Stored data entries
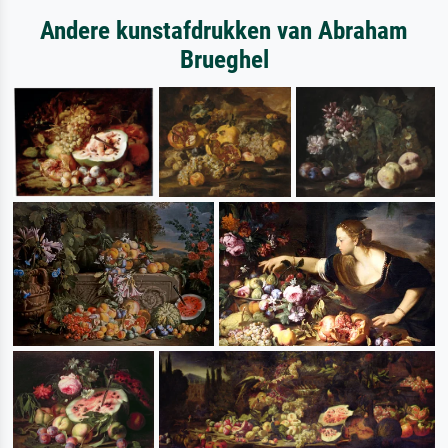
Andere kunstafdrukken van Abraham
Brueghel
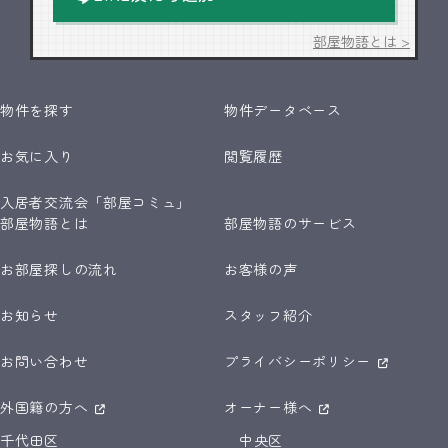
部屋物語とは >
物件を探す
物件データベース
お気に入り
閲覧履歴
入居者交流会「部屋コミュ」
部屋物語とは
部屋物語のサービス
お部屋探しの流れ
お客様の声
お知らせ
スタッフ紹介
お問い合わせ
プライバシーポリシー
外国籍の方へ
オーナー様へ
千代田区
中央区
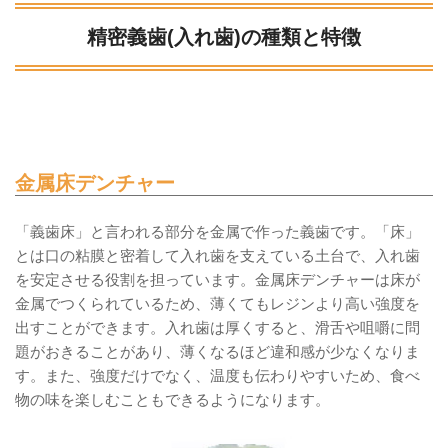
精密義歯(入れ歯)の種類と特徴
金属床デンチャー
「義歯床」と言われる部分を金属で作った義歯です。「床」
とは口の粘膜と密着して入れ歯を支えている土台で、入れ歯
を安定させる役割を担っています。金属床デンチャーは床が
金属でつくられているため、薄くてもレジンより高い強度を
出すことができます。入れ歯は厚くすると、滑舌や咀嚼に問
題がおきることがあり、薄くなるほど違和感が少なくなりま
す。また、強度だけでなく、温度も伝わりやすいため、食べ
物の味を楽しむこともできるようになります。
* * *
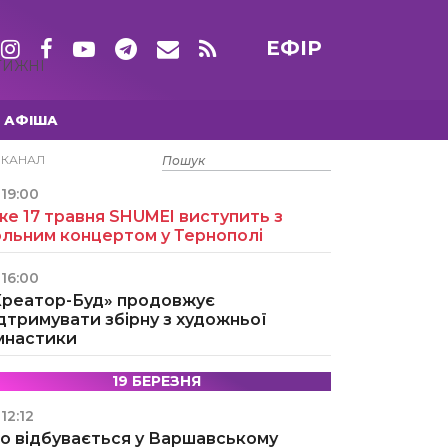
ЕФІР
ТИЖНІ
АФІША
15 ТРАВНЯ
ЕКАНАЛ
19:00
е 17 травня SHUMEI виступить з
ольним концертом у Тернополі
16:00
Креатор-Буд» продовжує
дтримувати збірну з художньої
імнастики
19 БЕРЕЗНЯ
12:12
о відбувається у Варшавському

Exercise brief> Of the records above, print only the lines from the one containing "Andere kunstafdrukken van Abraham" through the one containing "物の味を楽しむこともできるようになります。", inclusive and unaltered, leaving out pictures.

Answer to this exercise>
Andere kunstafdrukken van Abraham
Brueghel
部屋物語とは >
物件を探す
物件データベース
お気に入り
閲覧履歴
入居者交流会「部屋コミュ」
部屋物語とは
部屋物語のサービス
お部屋探しの流れ
お客様の声
お知らせ
スタッフ紹介
お問い合わせ
プライバシーポリシー
外国籍の方へ
オーナー様へ
千代田区
中央区
精密義歯(入れ歯)の種類と特徴
金属床デンチャー
「義歯床」と言われる部分を金属で作った義歯です。「床」
とは口の粘膜と密着して入れ歯を支えている土台で、入れ歯
を安定させる役割を担っています。金属床デンチャーは床が
金属でつくられているため、薄くてもレジンより高い強度を
出すことができます。入れ歯は厚くすると、滑舌や咀嚼に問
題がおきることがあり、薄くなるほど違和感が少なくなりま
す。また、強度だけでなく、温度も伝わりやすいため、食べ
物の味を楽しむこともできるようになります。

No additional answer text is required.